We have mobile clinics, and we also conduct home visits when people can’t come to the clinics. We only started treating people on Wednesday and, so far, we’ve treated close to 400 people.

We’re relying on around 118 doctors, nurses and pharmacists who are volunteering their services, although more are signing up online and through WhatsApp. We buy the medicine and equipment. After we finish here in Bulawayo, we will possibly move to Harare, but we are also considering going to rural areas, where there’s no help.

People wait outside Citizwean Clinics, Wellington Mahohoma's volunteer health clinic, in Bulawayo on November 22. Photo: Wellington Mahohoma.


Right now, I’m on my way with a doctor and a nurse to see a 70-year-old male, who had a stroke and has hypertension. They sent me a message on WhatsApp. We have a number where people can text us and ask for help.

'It’s like trying to stop water leaking from a bucket with your hands'

Dr. Matara explained how he also intervened to help a patient in need through a public call on Twitter.

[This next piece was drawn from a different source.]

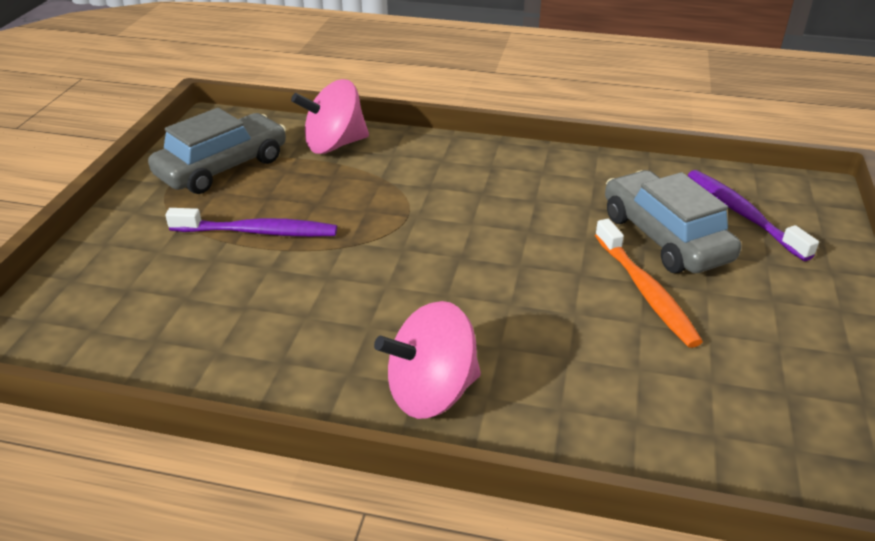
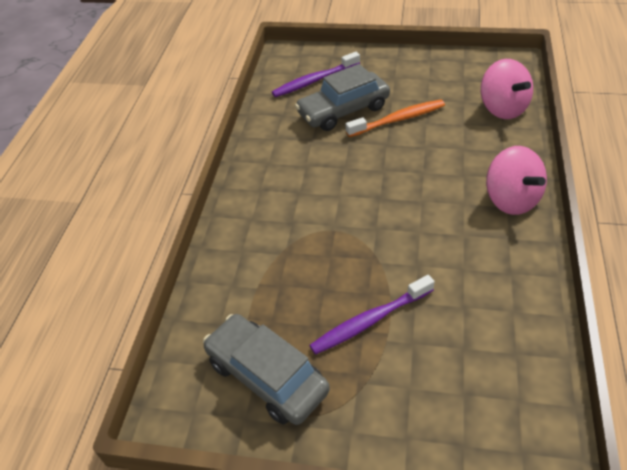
camera: 90 degrees left, 10 degrees up
purple toothbrush [165,208,337,237] -> purple toothbrush turned 120 degrees counterclockwise [309,275,435,355]
pink spinning top [291,79,369,154] -> pink spinning top moved to [481,59,533,119]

Two days ago, a Zimbabwean journalist tweeted that an elderly lady was seriously ill and didn’t know where to go for healthcare. I responded to that tweet, and the lady and her family came to my private practice, where I attended to her free of charge. However, if you follow that journalist online, you’ll see there was another case where that person unfortunately died. No one intervened.

Journalist Hopewell Chin’ono published this tweet November 20 to find a doctor to cure a sick woman in the absence of public healthcare services.


While this kind of citizenship initiative is a noble idea, it is not a permanent or sustainable solution. It’s like trying to stop water leaking from many holes in a bucket with your hands.

The best solution is for the government to address the public health sector, to make sure hospitals are equipped and workers are remunerated; so they can come to work and make a living wage. Yes, we may help one or two citizens now, but we do not have the capacity to cover the whole country.